EXTRACTED MATERIAL Start Marker
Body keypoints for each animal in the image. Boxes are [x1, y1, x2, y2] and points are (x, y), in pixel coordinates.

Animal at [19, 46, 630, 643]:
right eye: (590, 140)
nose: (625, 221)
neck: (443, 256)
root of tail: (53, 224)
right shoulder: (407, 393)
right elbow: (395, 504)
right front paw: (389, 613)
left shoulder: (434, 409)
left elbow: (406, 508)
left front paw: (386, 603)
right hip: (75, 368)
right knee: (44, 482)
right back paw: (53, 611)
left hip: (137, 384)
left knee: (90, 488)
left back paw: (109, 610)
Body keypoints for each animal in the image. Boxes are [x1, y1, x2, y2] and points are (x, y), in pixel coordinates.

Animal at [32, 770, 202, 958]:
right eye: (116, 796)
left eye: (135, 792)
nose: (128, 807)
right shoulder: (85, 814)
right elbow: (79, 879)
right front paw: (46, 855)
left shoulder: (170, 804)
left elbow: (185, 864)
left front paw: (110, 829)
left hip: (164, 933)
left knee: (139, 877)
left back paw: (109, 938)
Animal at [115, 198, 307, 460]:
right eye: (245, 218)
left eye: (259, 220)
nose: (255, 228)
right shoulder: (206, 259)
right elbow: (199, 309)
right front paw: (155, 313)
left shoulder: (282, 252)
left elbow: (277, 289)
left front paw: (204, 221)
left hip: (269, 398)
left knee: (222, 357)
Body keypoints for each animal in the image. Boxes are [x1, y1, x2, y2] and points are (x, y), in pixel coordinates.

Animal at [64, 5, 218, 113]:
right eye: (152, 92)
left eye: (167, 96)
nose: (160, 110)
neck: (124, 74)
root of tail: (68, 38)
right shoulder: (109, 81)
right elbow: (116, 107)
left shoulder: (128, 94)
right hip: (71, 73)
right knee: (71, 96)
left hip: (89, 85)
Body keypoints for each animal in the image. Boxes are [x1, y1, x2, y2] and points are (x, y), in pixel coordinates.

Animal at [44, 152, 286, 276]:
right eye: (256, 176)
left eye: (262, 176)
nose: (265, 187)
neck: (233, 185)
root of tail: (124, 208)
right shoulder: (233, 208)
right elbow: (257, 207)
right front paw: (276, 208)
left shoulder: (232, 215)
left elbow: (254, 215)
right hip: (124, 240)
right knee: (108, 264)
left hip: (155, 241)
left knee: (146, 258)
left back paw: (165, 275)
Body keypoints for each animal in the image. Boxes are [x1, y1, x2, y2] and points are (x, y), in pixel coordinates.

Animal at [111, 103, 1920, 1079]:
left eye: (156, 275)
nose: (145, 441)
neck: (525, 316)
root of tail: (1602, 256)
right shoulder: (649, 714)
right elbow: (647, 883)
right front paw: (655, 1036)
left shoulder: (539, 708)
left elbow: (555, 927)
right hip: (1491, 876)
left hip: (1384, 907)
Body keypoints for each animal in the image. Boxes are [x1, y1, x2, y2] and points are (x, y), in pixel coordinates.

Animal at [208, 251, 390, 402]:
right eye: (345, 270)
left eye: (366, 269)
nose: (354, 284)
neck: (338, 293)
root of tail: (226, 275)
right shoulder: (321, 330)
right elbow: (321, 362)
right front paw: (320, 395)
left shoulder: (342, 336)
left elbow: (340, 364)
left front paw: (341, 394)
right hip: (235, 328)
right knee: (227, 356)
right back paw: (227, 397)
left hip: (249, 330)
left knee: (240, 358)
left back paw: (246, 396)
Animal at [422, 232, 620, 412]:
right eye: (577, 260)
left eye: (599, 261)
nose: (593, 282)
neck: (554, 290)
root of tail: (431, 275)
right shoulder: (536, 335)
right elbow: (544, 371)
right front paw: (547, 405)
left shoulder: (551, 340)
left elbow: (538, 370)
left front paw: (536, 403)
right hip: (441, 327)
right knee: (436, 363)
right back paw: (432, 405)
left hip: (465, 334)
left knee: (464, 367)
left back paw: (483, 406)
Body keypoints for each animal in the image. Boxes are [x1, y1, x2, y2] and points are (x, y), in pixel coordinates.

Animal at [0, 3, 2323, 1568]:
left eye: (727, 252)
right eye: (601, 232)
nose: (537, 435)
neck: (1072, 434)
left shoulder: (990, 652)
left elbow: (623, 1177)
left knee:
EXTRACTED MATERIAL End Marker
→ DESCRIPTION OF THE TASK
Look through the entries for lines containing the word "tail" and return each one.

→ TASK ANSWER
root of tail: (53, 224)
root of tail: (68, 38)
root of tail: (124, 208)
root of tail: (1602, 256)
root of tail: (226, 275)
root of tail: (431, 275)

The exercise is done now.